EXERCISE. In the EP description, rewrite the passage starting with "28 Days chronology" and going on through "on this EP.", changing "Kid Indestructible" to "Kid Invincible" throughout.

++++ PROVIDED TEXT ++++

EP by 28 Days
- Released: May 1999
- Label: Sputnik Records / Mushroom Records
- Producer: Kalju Tonuma, Andy Baldwin, 28 Days

28 Days chronology
| 28 Days (1998) | Kid Indestructible (1999) | Here We Go (2000) |

= Kid Indestructible =

Kid Indestructible is the debut extended play album by Australian punk/rock band 28 Days. It was the first release on the newly created Sputnik Records; after being signed to Mushroom label in late 1998. Kid Indestructible was released in May 1999 and peaked at number 69 on the ARIA Charts. The tracks "Kool" and "La Tune" received radio promotional release.

At the ARIA Music Awards of 1999, Kalju Tonuma was nominated for ARIA Award for Engineer of the Year for his work on this EP.

++++ EXCERPTED DATA ++++

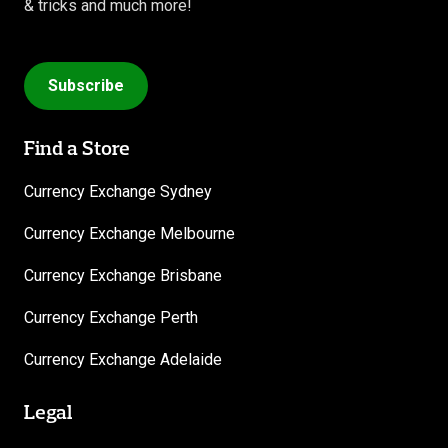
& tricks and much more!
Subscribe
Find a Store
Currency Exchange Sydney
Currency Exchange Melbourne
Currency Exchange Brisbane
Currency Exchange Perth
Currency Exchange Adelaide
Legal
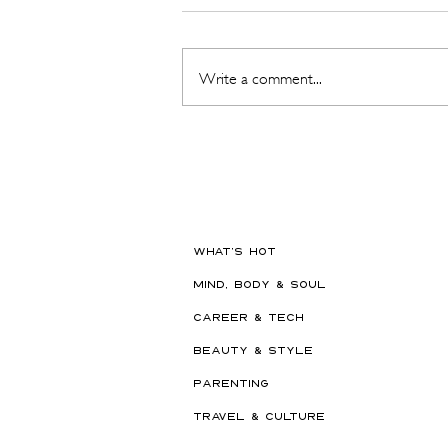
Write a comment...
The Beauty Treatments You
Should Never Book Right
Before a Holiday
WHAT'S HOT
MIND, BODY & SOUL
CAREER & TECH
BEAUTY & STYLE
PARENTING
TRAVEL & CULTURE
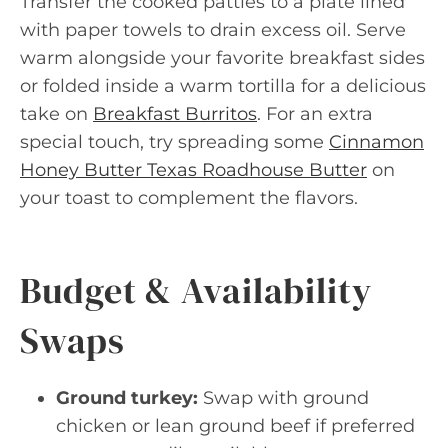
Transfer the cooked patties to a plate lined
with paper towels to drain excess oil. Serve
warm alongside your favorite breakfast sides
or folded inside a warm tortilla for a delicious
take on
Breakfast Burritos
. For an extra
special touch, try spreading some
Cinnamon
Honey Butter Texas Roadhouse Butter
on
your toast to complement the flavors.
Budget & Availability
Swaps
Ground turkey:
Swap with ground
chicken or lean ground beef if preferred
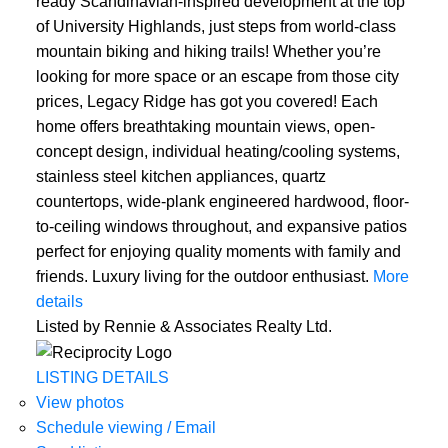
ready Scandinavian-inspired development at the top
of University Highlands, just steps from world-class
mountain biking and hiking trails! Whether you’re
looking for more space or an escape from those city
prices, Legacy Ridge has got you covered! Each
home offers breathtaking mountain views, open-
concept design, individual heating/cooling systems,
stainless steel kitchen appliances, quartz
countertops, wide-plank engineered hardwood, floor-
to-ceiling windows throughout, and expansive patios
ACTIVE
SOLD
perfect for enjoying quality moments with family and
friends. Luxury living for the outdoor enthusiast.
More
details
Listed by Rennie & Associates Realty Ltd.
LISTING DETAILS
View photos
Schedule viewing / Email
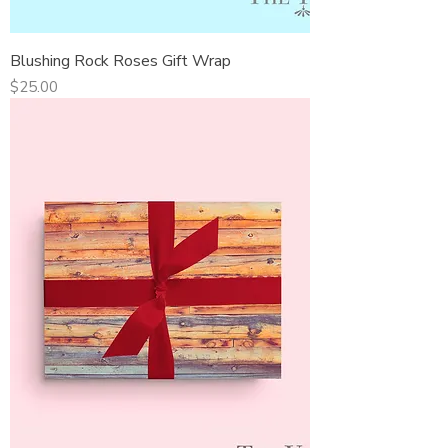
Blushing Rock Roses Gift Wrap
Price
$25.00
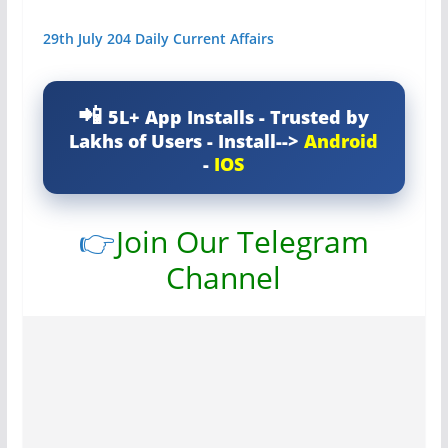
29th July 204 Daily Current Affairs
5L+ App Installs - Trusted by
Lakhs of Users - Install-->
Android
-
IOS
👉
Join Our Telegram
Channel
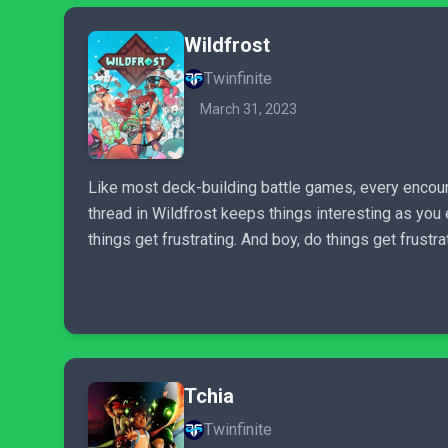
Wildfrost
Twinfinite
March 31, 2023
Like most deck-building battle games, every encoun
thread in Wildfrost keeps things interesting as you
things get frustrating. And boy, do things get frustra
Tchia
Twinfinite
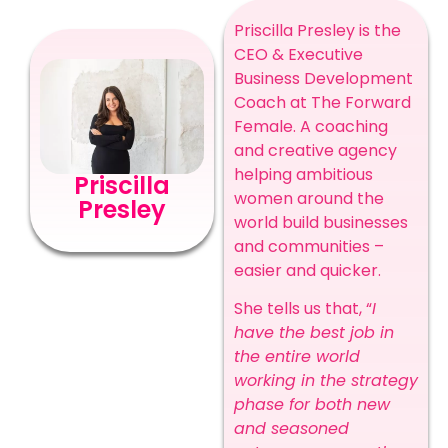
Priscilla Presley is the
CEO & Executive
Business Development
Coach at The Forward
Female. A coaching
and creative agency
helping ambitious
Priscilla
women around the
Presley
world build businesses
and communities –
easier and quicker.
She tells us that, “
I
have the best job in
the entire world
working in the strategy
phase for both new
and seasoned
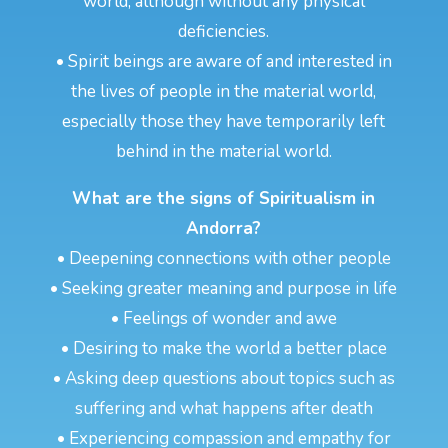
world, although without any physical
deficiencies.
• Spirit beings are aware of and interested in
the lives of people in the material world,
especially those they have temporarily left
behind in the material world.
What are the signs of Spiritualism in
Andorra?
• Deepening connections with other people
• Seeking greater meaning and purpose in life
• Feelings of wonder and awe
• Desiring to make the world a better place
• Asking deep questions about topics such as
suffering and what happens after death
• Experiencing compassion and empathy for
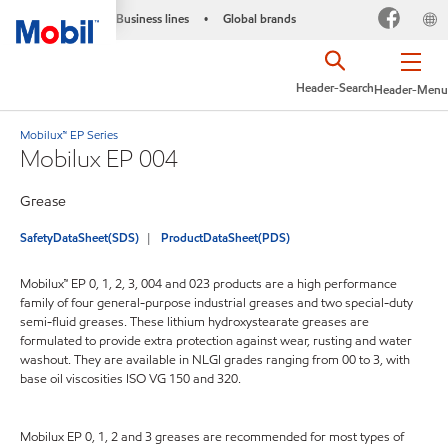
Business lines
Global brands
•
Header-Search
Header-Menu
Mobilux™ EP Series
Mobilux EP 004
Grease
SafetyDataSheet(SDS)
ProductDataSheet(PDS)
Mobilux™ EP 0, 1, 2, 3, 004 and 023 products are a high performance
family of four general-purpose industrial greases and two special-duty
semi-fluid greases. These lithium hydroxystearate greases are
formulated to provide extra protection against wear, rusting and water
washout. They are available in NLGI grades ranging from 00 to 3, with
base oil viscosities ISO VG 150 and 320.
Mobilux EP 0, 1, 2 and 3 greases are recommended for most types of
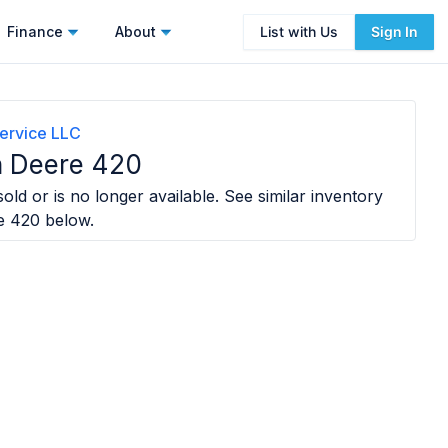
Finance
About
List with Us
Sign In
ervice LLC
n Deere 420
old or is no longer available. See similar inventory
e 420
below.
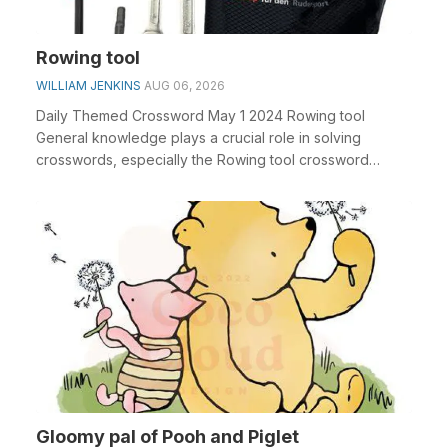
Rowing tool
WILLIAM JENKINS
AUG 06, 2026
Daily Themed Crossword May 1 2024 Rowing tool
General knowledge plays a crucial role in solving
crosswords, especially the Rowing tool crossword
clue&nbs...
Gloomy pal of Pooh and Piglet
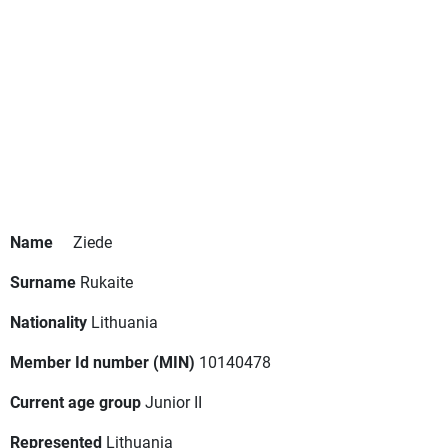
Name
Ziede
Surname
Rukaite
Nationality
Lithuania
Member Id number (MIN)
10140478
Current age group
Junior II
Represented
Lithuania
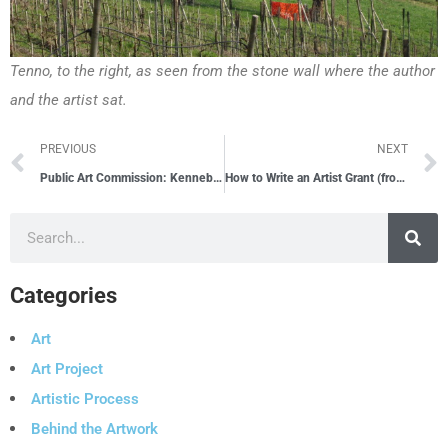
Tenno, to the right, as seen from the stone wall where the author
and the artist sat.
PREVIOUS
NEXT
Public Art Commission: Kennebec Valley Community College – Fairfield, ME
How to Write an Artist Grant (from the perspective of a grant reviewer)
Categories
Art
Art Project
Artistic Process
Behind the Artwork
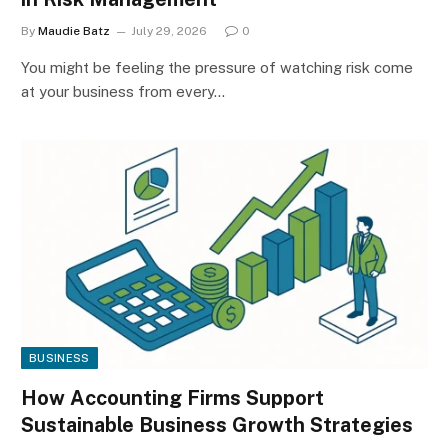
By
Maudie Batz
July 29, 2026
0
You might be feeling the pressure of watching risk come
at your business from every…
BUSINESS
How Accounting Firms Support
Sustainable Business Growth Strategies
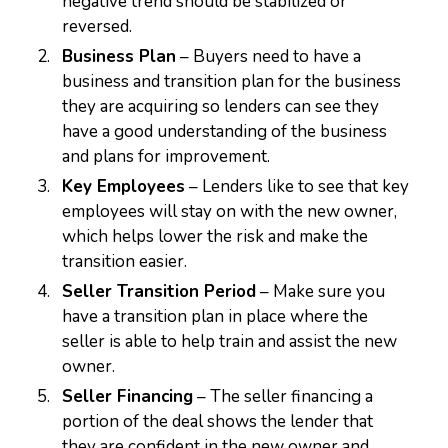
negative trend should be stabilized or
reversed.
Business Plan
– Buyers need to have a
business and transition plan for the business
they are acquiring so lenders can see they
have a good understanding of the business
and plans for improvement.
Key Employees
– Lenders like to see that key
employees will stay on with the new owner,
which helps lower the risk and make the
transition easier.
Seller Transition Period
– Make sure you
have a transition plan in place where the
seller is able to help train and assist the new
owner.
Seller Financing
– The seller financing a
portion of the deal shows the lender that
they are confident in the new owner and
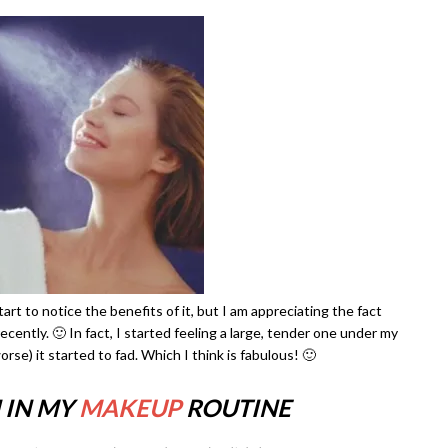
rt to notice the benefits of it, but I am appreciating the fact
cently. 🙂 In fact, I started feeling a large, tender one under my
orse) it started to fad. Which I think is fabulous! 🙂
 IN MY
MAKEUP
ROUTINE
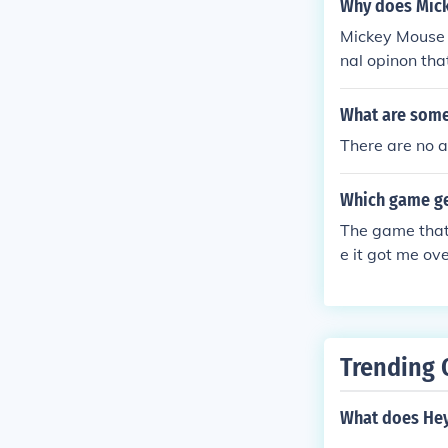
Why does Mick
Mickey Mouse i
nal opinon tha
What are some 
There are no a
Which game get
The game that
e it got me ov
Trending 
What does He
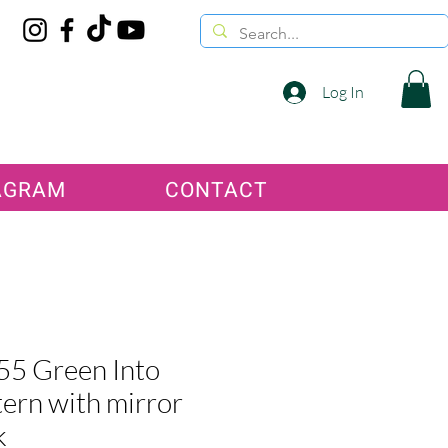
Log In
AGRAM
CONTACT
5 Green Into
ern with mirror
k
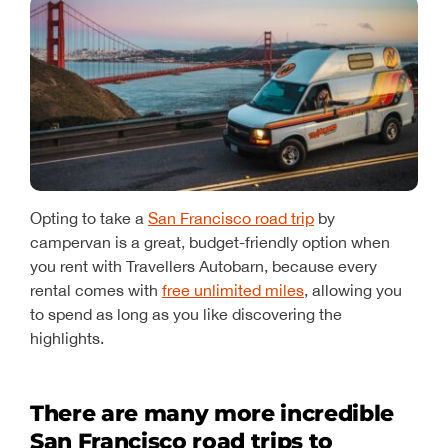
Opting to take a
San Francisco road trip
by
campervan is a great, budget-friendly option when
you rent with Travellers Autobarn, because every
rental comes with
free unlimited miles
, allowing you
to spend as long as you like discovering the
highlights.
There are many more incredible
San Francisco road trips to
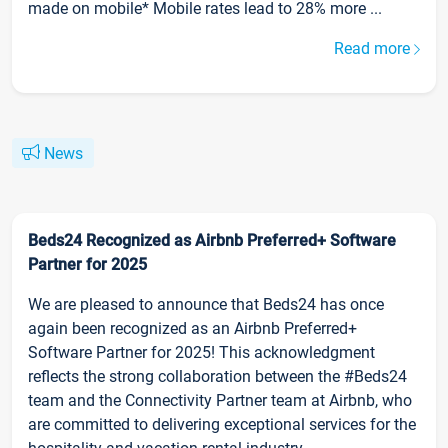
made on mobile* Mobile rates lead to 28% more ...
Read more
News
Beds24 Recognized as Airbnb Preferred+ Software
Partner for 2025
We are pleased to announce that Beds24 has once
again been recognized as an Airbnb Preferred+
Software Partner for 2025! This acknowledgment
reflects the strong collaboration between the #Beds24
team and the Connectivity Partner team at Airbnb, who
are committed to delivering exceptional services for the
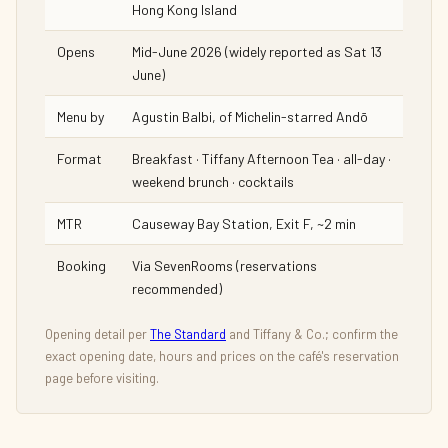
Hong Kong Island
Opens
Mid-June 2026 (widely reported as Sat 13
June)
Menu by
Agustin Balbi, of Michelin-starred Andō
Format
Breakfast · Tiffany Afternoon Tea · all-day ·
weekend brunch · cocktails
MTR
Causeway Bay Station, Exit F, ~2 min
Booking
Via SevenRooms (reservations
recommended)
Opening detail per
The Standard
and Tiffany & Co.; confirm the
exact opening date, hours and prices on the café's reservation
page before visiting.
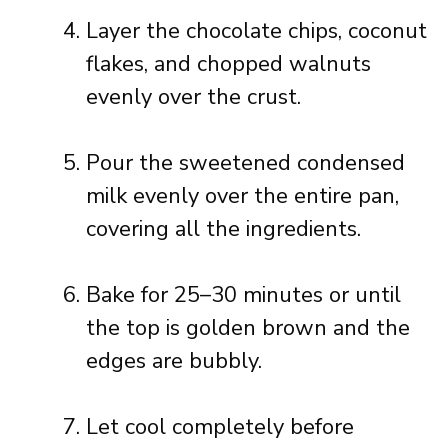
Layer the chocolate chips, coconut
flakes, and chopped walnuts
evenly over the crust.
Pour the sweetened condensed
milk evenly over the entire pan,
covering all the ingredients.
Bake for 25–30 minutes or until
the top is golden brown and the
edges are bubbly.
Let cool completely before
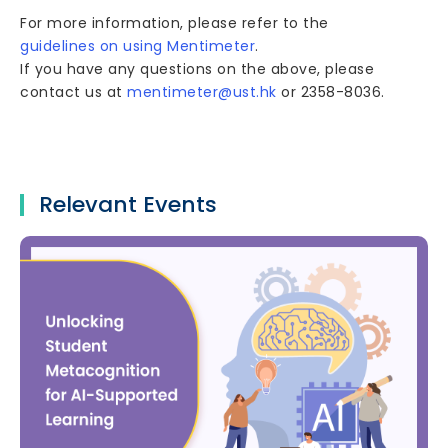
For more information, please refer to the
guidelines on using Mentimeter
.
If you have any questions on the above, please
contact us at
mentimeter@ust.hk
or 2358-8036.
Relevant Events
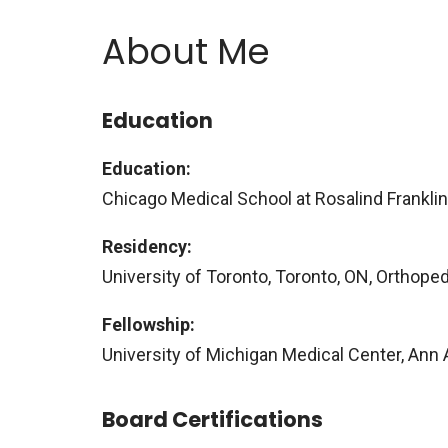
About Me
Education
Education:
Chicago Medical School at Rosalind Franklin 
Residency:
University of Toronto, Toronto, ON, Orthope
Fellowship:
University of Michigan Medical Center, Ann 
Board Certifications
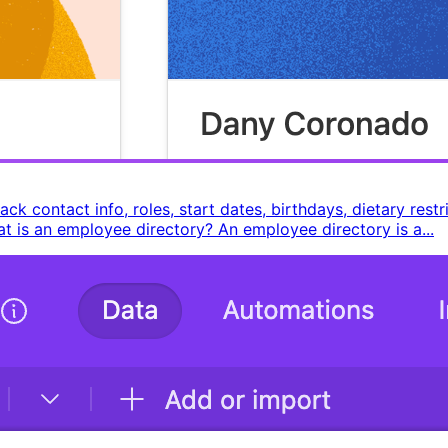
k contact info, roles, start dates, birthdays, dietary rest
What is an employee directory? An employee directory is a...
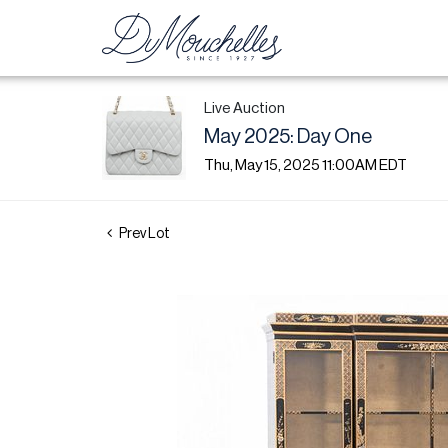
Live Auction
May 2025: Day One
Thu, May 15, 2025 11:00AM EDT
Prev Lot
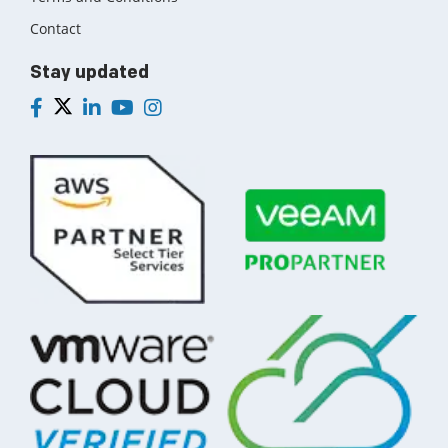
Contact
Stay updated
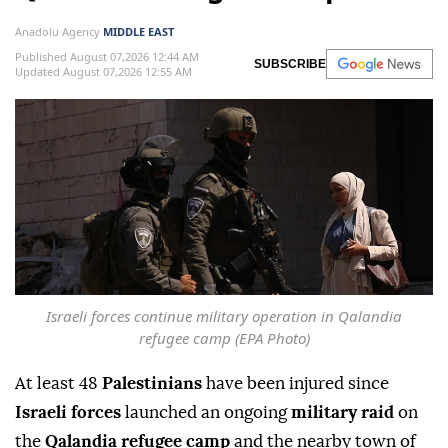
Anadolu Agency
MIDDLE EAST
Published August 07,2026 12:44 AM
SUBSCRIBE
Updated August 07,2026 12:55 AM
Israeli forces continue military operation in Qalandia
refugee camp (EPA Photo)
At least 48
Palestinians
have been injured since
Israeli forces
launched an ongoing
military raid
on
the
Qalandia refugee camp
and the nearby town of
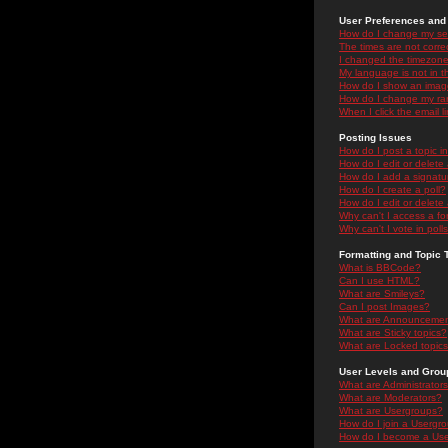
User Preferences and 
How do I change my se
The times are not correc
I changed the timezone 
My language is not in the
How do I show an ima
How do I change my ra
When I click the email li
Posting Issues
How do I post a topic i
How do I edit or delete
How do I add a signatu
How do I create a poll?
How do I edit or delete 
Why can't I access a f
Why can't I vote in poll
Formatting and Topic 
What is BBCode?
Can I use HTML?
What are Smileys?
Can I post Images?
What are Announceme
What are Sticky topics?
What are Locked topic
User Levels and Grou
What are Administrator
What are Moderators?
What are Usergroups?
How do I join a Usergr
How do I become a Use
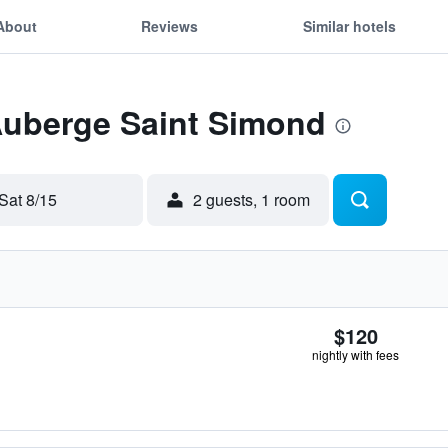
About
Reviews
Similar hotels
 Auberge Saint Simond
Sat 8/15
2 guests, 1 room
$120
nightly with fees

++++

REPLY TO THE EXERCISE.
28 Days chronology
| 28 Days (1998) | Kid Invincible (1999) | Here We Go (2000) |

= Kid Invincible =

Kid Invincible is the debut extended play album by Australian punk/rock band 28 Days. It was the first release on the newly created Sputnik Records; after being signed to Mushroom label in late 1998. Kid Invincible was released in May 1999 and peaked at number 69 on the ARIA Charts. The tracks "Kool" and "La Tune" received radio promotional release.

At the ARIA Music Awards of 1999, Kalju Tonuma was nominated for ARIA Award for Engineer of the Year for his work on this EP.